Chasing bears is legal, but holding them captive is a crime.

(Screen shot courtesy of Utah Division of Wildlife Resources) This video image depicts several dogs cornering a female black bear during a pursuit on May 19, 2018 in Grand County. The video was found on the phone of William "Bo" Wood, a Florida dog trainer now awaiting trial on felony charges stemming from the incident.

A Grand County jury on Wednesday convicted a Florida hunting dog trainer of illegally capturing a black bear after chasing it to the point of collapse near Moab three years ago.

[Related: Bear capture case illuminates dark side of pursuing wildlife with dogs for ‘sport’]
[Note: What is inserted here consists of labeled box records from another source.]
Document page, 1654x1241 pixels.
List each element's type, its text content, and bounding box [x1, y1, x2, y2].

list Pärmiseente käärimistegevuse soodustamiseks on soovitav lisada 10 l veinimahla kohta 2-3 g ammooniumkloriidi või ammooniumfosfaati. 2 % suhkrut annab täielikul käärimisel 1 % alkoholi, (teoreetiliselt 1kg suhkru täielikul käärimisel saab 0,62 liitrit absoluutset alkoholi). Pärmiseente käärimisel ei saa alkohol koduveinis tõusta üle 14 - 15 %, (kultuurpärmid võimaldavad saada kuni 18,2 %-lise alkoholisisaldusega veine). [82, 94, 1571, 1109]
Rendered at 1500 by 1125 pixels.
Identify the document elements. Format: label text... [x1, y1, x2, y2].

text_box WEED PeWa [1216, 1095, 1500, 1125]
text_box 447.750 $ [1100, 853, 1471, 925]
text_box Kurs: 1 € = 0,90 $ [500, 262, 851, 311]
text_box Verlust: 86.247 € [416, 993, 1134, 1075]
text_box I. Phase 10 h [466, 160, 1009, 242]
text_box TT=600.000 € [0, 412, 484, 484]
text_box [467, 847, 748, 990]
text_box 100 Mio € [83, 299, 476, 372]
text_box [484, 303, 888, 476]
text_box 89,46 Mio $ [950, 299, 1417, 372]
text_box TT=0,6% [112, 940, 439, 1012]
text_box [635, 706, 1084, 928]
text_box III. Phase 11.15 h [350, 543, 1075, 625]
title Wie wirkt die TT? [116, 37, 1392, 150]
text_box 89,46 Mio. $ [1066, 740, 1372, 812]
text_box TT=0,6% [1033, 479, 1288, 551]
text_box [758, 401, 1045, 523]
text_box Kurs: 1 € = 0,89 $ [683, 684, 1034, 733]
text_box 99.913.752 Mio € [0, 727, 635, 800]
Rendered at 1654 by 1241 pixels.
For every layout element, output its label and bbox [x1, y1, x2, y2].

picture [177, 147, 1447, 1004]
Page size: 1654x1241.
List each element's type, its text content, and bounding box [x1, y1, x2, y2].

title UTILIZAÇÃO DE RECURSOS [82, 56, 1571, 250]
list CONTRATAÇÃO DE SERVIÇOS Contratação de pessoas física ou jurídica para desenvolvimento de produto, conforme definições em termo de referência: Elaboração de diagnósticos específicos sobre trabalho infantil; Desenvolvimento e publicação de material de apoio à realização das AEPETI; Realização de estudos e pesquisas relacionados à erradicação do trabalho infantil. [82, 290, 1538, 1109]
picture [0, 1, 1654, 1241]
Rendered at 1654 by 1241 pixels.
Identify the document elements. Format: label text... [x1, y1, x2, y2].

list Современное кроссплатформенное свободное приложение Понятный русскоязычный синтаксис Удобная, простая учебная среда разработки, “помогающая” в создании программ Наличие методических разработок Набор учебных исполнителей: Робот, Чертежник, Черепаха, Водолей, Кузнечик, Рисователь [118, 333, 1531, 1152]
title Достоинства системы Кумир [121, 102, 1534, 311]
But William Tyler “Bo” Wood, 31, was acquitted of a felony poaching violation in the May 2018 episode in the La Sal Mountains, where pursuing bears with trained dogs is popular. The case is noteworthy in that it highlights a quirk in Utah wildlife laws, which allow the harassment of otherwise protected wildlife if it is done by licensed hunters using dogs. Yet the law criminalizes conduct aimed at saving the lives of bears and cougars when the pursuit has gone too far, as was the case with Wood and his client, who was also charged.

After a three-day trial in Moab, jurors found Wood guilty on two misdemeanor counts, each carrying up six months in jail. Wood is to be sentenced Dec. 13 by 7th District Judge Don Torgerson. Wood’s attorney did not respond to a voicemail message Thursday.

Wood was already in deep trouble with Florida wildlife officials for allegedly tormenting and killing bears in his home state in 2018 when investigators seized videos depicting a disturbing bear chase in Utah. Further investigation led officers to Wood’s client, Clifford Stubbs, a Parowan contractor and avid houndsman — someone who uses dogs to chase cougars and bears for sport.

Stubbs cooperated in the probe, detailing how he and his dogs joined Stubbs and his dogs’ pursuit of a bear that lasted for more than 90 minutes before the frightened animal collapsed from exhaustion. Wood intended to kill the bear, in blatant violation of the law, according to Stubbs’s statement to Utah Division of Wildlife Resources investigators. But Stubbs convinced his companion to spare the bear’s life. They loaded the incapacitated animal into a dog kennel and transported it to their camp, where they revived it.

Stubbs later acknowledged he should have notified DWR officers.

While the move likely saved the bear’s life, it violated Utah laws that criminalize the capture of protected wildlife. During a hearing this year before the Utah Wildlife Board, officials displayed disturbing videos of the chase and expressed disgust with the hunters’ apparent lack of regard for basic ethics and the bear’s welfare.

However, neither Stubbs nor Wood were charged with mistreating the animal during the chase. Instead they were charged with poaching it in a count formally known as “wanton destruction of protected wildlife,” along with misdemeanor counts of illegally transporting the bear and holding it in captivity.

Wood’s jury declined to convict on the poaching count, perhaps because there is no evidence he killed the animal.

Stubbs pleaded guilty to reduced charges and was fined, but he fought to keep his hunting privileges, claiming his illegal actions were meant to save the bear.

“He did not want a dead bear on his hands. There’s nothing illegal or inappropriate in wanting to keep a bear from dying,” his lawyer Brent Ward told the Wildlife Board in June. “Surely that was a greater good than letting the bear die.”

The argument swayed some members of the board, which still voted 4-3 to suspend Stubbs’s privileges to hunt bears and cougars for three years.

Stubbs told the board that he had gone home immediately after getting the bear to the camp. He later learned Wood released the bear a few days later to chase it some more.

It is not known whether the bear survived its ordeal.